昼近くまで起きられなかった水晶すいしょうは、部屋の中で無為に過ごして夜を迎えた。

「水晶。散歩に行かないか」

 菫青きんせいの誘いで二人は夜道の散歩に出かけた。

 人の気配は途絶え、空にはほとんど雲が無い。

「星がよく見えるね。でも今日は月が出ない日か」

 菫青につられて見上げると、なるほど満天の星だが月は見当たらない。

「そう残念がることもないだろ。今夜は太陽がどこも照らさないだけだ」

 少し歩いて、再び水晶が口を開いた。

「月は太陽の光が当たんなきゃ、誰の目にも触れない石くれなんだ」

 空を仰ぐ水晶の隣の菫青は、何も答えない。

 やがて、来た道を引き返す段になると、「水晶」と呼びかけた。

「太陽が見えないことを、なんと言う?」

「なぞなぞか?」

「そうじゃない」

「夜」

「じゃあ、月が見えないのは?」

「あーっと……新月」

「ほら! 名前がある! 月は見えずともそこにあると知られているんだ」

 見えない月が名付けられていることを力説した菫青に、水晶は全く表情を変えなかった。

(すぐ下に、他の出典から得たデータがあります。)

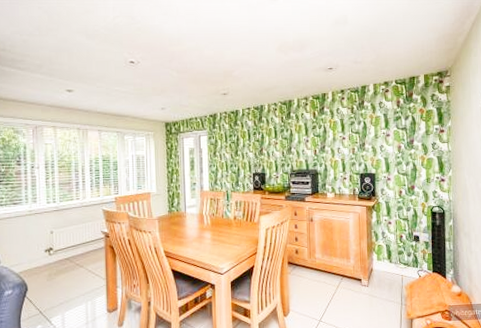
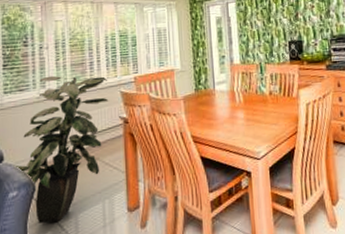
indoor plant: none [8,192,93,318] -> present [13,75,109,223]

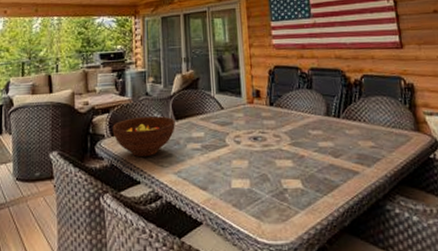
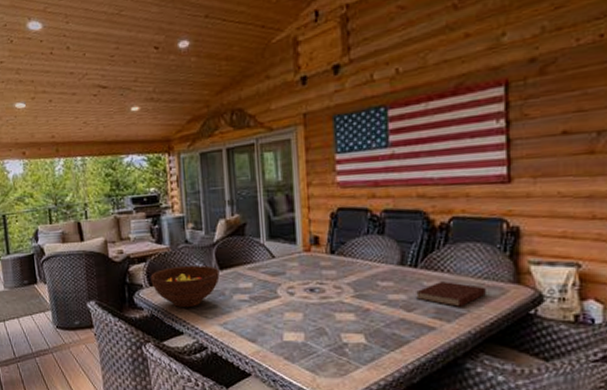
notebook: none [341,130,396,153] -> present [416,281,487,307]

「太陽が失せたら、見える世界の名も変わるんだ。昼が、夜だ」

 視線が交わらないまま、二人は歩く。

「水晶。君が言うことは、時々僕を悲しくさせるんだ」

 水晶が足を止めるのに合わせて、菫青も立ち止まる。

「菫青。悪かった。お前を傷付けたいワケじゃねえんだ」

「知っていたよ。だから水晶が謝る必要は無い。でも、月も太陽も、昼も夜も、それだけでいいって僕は思うよ」

 暗闇に目が慣れているから分かった。菫青は泣いている。

「水晶も僕も、自分以上でも以下でもないんだよ」

 おそらく、菫青の真の思いはこっちの方だ。

「俺は、自分以上に優れた奴になりたいがな」

 悲しませてしまう口の利き方と分かっていても、これが水晶の常に考えていることだ。

「お前に出会えて良かったよ。菫青。なんでお前は、そこまで俺に心を砕くんだ?」

「なんでだろうね」

 答えられないが困ってはいない菫青は、泣き笑っていた。


 次の夜。部屋で布団を敷いていた。

「水晶。まだ起きるか?」

「今日は寝る。昼夜逆転していて悪いな」

「気にしていないよ」

 明かりを消して、二人とも自分の寝床に入る。

 天井を眺めていた菫青が、まだ眠気の来ていない水晶に顔を向けた。

「そうだ。昨夜は答えられなかったけど」

「なんだ?」

 水晶は目を閉じたまま返事をした。

「僕は水晶が幸せでいてほしい。だから、水晶のことを強く思っているよ」

「そうかよ」

「そう。じゃあ、おやすみなさい」

 それきり菫青は何も言わなくなって、次第に安らかな寝息が聞こえてきた。